2.2.1. Unconfined Uniaxial Compressive Test

Cylindrical specimens were utilized to conduct the uniaxial compressive strength test on the loess samples. By compacting the remolded loess in a steel mold and then demolding, loess specimens required for unconfined compressive tests were prepared. The unconfined compressive strength test was performed under strain control employing an electro-hydraulic servo uniaxial compression machine, maintaining a loading rate of 1% per minute. The numerical value of the ultimate compressive strength was obtained for each specimen, and the average result for a group of specimens was recorded as the uniaxial compressive strength of that group. The specific procedures for the preparing and curing loess specimens for compressive testing are as follows:

• The sieved loess was subsequently dried in an oven over 24 hours at a temperature of 105 °C for. After allowing the loess to cool to room temperature, an appropriate amount of cement and water, or an equal volume of DAP solution, were added into the loess according to the optimal moisture content ratio and the mix proportions in Table 3. The mixture was thoroughly blended with water for at least 5-10 minutes to ensure a uniform blend.
• The mixed loess was then placed into a steel mold with dimensions of 50 mm by 100mm. The loess within the mold was compacted using an electric compactor, and the specimens were removed after their top and bottom surfaces were leveled. The number of compactions for the remaining groups of loess specimens was based on this standard to maintain the degree of compaction and ensure uniformity in the preparation of the specimens. After compaction, the dry density of the untreated loess specimens should achieve 1.72 g/cm³.
• To simulate the curing environment of a roadbed, the demolded cylindrical loess specimens were kept inside a curing chamber set to 23 degrees Celsius and 96% humidity. Five specimens were cured as a group for curing periods of 3 d, 7 d, 14 d, and 28 d. After curing, they were transferred to an oven and heated at 105 degrees Celsius until the weight remained constant before removal.

Based on the compaction test results of the loess obtained using an electric compactor, the best moisture level for the remolded loess was measured to be 16±0.5%, with the maximum dry density of the untreated loess specimens reaching 1.72 g/cm³. The void ratio, measured by saturation and drying methods, was found to be within the range of 0.54-0.55.

2.2.2. Permeability Test

To investigate the permeability coefficient changes of modified and remolded loess, variable head permeability tests were conducted. Based on the optimal moisture content, loess flow specimens were prepared:

• Both untreated loess (control group) and loess treated with cement/DAP were compressed using an electric compactor to achieve maximum dry density. Subsequently, ring samples were extracted from the compressed specimens. These ring samples were subsequently stored in a conditioning room for a specified age.
• The ring samples were inserted into the container of saturation permeameter, sealed, and connected to a water head. The water was drained until no bubbles were observed in the overflow water. The permeability coefficient test was conducted when the sample saturation exceeded 0.95.

Exercise instructions ::
- a) Repeat the portion of the loess testing passage between "Based on the compaction" and "range of 0.54-0.55.", inclusive.
- b) Continue the loess testing passage from the point at which it ends.
The data placed after this point are separate material and are not part of the loess testing passage.

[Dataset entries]
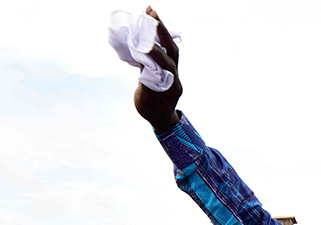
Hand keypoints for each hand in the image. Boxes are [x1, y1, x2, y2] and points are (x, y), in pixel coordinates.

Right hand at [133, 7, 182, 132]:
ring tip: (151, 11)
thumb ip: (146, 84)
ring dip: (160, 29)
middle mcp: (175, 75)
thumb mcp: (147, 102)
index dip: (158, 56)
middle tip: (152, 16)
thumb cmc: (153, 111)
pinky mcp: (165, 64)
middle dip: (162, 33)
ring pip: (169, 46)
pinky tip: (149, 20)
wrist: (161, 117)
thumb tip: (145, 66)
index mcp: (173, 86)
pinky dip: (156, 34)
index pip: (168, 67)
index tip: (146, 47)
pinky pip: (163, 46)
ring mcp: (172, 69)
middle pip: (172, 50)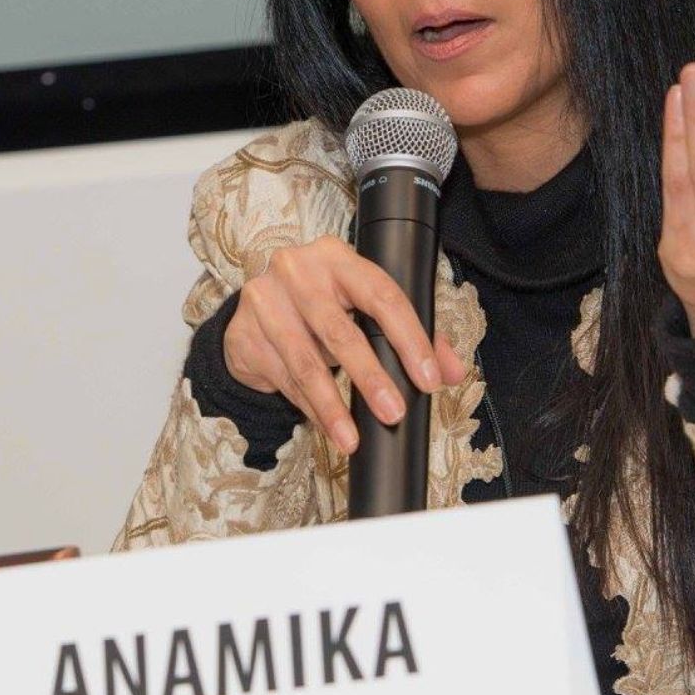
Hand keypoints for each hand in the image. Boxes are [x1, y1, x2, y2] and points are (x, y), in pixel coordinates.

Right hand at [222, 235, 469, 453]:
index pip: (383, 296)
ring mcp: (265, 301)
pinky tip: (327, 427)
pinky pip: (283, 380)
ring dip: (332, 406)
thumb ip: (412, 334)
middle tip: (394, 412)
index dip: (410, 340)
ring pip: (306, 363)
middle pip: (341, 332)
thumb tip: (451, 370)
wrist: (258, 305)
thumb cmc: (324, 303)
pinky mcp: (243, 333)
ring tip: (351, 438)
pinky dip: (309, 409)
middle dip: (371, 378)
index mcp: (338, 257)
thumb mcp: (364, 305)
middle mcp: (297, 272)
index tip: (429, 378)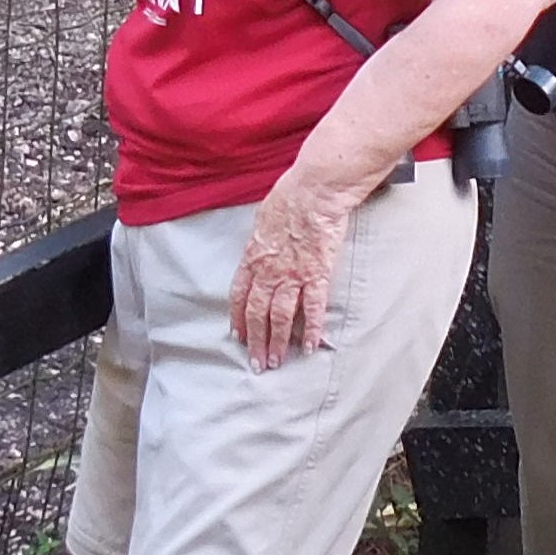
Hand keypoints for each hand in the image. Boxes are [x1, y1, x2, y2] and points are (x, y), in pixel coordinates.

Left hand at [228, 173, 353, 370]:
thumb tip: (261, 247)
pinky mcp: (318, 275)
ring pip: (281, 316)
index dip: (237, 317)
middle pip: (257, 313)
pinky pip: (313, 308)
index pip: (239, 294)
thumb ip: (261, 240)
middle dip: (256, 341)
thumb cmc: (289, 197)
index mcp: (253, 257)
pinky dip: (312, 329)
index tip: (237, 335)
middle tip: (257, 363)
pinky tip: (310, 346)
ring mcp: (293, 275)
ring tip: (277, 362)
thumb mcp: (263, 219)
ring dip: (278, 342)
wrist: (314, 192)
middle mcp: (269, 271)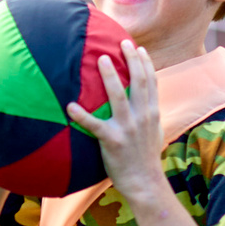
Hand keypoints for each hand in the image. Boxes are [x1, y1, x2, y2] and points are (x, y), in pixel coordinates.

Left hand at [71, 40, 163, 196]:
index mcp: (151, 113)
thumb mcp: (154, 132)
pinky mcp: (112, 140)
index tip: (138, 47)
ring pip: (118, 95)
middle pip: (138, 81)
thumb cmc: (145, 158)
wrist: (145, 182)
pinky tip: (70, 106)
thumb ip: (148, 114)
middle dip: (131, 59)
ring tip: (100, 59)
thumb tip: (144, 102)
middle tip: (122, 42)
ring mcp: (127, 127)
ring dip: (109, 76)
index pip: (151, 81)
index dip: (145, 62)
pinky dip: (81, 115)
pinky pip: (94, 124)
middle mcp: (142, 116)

Task-by-task results ::
- a)
Based on the compaction test results of the loess obtained using an electric compactor, the best moisture level for the remolded loess was measured to be 16±0.5%, with the maximum dry density of the untreated loess specimens reaching 1.72 g/cm³. The void ratio, measured by saturation and drying methods, was found to be within the range of 0.54-0.55.

- b)
• At ambient room temperature, the time interval was recorded for the water level’s descent from 90 cm to 70 cm. After each measurement, the water head was raised back to the specified height for another measurement. This process was repeated no less than five times. When the inflow and outflow rates stabilized and showed consistency, the calculated permeability coefficient was determined to represent the saturated permeability coefficient.

The formula for calculating the loess’s saturated permeability coefficient k_T is:

$$k_{\mathrm{T}}=2.3\frac{aL}{A\left(t_1-t_2\right)}\mathrm{l}\mathrm{g}\frac{H_1}{H_2}$$

(2)

In the formula, k_T represents the saturated permeability coefficient (cm/s); a denotes the cross-sectional area of the tube (cm²); A symbolizes the cross-sectional area of the permeameter (cm²); L is the distance traveled by the water, equivalent to the specimen’s height (cm); t₁ and t₂ are respectively the initial and final times of the water head readings (s); H₁ and H₂ are the water heads at the start and end times, respectively (m).

After completing the permeability test, the ring samples were removed from the container, and wiped clean of any surface moisture before being weighed. They were subsequently transferred to an oven at 105°C for over 24 hours to achieve complete dryness. Once the mass no longer changed, the samples were taken out and reweighed. The mass loss of the samples was recorded to calculate the volume loss of water after drying the saturated samples, which in turn allowed for the determination of the porosity ratio of the ring samples.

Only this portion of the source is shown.